The Wedding MachineThe Wedding Machine tells the story of four Southern matriarchs in the low-country town of Jasper, South Carolina, who take great pride in ensuring that every local bride is married in the highest of Southern style. Ray, the practical organizer, Kitty B, the food specialist, Hilda, the wealthy blue blood, and Sis, the meticulous adherent to detail, are known as the Wedding Guild, or “the gals.” Pooling their abundant resources of fine china, linens, antique knickknacks, Southern Living recipes, and knowledge of old-fashioned Southern etiquette, they can turn the wedding of any unlikely couple into a grand festivity of Southern pomp and flair, complete with gardenia and magnolia blooms and a decorated statue of a little girl who adorns every ceremony—fondly referred to as “Miss C.”
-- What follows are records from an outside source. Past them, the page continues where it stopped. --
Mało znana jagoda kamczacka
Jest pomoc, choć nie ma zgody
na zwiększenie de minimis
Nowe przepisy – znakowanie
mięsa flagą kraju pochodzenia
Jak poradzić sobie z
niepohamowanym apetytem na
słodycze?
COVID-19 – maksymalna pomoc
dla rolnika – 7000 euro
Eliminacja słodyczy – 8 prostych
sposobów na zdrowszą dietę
However, despite their love of weddings, the gals have been less than successful in pulling off happy marriages. Each one harbors a dark secret that has spilled a nasty stain on their image as the perfect Southern lady married to the man of her dreams. As the summer approaches and Kitty B, Hilda, and Ray’s daughters seek to tie the knot with their intendeds, the secrets unravel and the Wedding Guild comes to a shaky stop. Little Hilda marries an influential Italian, Katie Rae battles pre-wedding jitters, and Priscilla rejects the proposal from an upstanding doctor and elopes to Las Vegas with a reality show wannabe.
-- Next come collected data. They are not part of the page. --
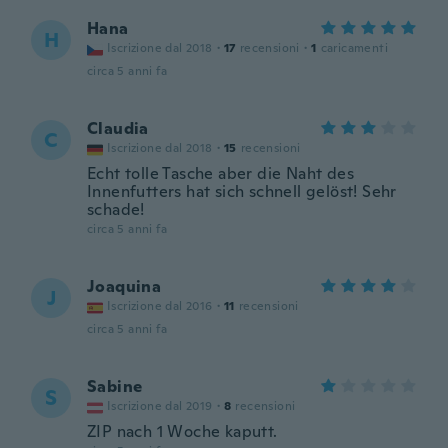
Hana
H
Iscrizione dal 2018
·
17
recensioni
·
1
caricamenti
circa 5 anni fa
Claudia
C
Iscrizione dal 2018
·
15
recensioni
Echt tolle Tasche aber die Naht des
Innenfutters hat sich schnell gelöst! Sehr
schade!
circa 5 anni fa
Joaquina
J
Iscrizione dal 2016
·
11
recensioni
circa 5 anni fa
Sabine
S
Iscrizione dal 2019
·
8
recensioni
ZIP nach 1 Woche kaputt.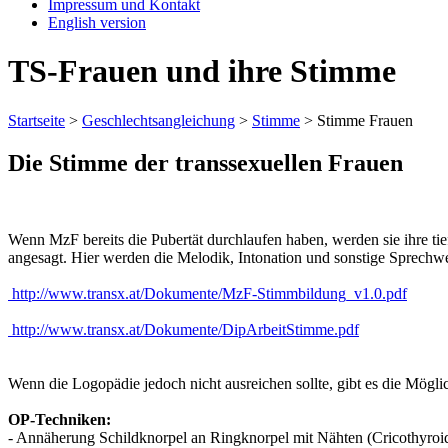
Impressum und Kontakt
English version
TS-Frauen und ihre Stimme
Startseite
>
Geschlechtsangleichung
>
Stimme
>
Stimme Frauen
Die Stimme der transsexuellen Frauen
Wenn MzF bereits die Pubertät durchlaufen haben, werden sie ihre ti
angesagt. Hier werden die Melodik, Intonation und sonstige Sprechwei
http://www.transx.at/Dokumente/MzF-Stimmbildung_v1.0.pdf
http://www.transx.at/Dokumente/DipArbeitStimme.pdf
Wenn die Logopädie jedoch nicht ausreichen sollte, gibt es die Mögl
OP-Techniken:
- Annäherung Schildknorpel an Ringknorpel mit Nähten (Cricothyroi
But it is when Hilda’s ex-husband announces his marriage to the local manicurist that everything comes to a major standstill. The most tormented of them all, Hilda secludes herself in her grand house, communicating with the outside world only through notes passed from the gals through her mail slot. And yet, as she remains locked away, the other ladies gain the courage to face their pasts and come to terms with their lives. Ray acknowledges

her illegitimate heritage, Kitty B casts off the blame for her baby’s death and her husband’s mental illness, and Sis lets go of her love for the fiancé who died long ago in Vietnam—the wedding dress that has hung in her closet all these years is finally donated to Goodwill. Only Hilda keeps her secret tucked away in the deep recesses of her heart.
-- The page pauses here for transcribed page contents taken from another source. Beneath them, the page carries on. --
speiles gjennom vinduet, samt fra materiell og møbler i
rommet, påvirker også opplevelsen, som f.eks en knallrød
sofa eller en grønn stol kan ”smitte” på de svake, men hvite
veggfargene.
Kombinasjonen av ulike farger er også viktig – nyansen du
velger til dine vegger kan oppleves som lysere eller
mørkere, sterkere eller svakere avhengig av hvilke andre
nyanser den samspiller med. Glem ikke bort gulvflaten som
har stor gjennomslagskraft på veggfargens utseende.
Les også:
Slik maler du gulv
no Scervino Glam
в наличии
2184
Much Southern humor abounds to assuage the darkness of the story, particularly when it comes to Hilda and Sis. The heart of the novel lies with these two ladies, even though Ray is the clear leader of the pack. Sis, the only one unmarried, is youthful, perky, and happy, despite holding on to a love that was never meant to be, while Hilda, the former beauty, sinks into a pit of loneliness, depression, and despair as she waits for her husband to return to her. But like Sis’s dead lover, he will never return and everyone knows it. Her secret has created a barrier of guilt and shame that no one can cross, not even her own children.

Holding to many of the classic elements of a Southern tragedy, this story could be played out well in a film: beyond the beauty of live oaks and Spanish moss and the silly, fun-loving foibles of the local Wedding Guild, dark sins and secrets eat away at the soul. Being a Southerner myself (I hail from eastern North Carolina), I love seeing this mixture of humor and horror because it rings so true. Behind every hilarious euphemism or twangy expression is a hidden closet in an old Southern home or a musty, wooden hope chest where mysteries of blackness will never be fully known or discovered—which is why Southern stories are so intriguing to Hollywood. Like Steel Magnolias (a favorite of mine), I could see a group of mature A-list actresses clamoring over these roles—actresses such as Kathy Bates, Susan Sarandon, and of course, the great Meryl Streep.

And like that movie, the story leaves the reader with a small glimmer of hope: Ray, in all of her wisdom and practically, buys Sis’s wedding dress from Goodwill and helps put on the ultimate Jasper wedding. Hilda is coaxed out of her cocoon, and for a brief moment, the gals are together again, content and happy. It is the classic “perfect ending” to a good, Southern tale.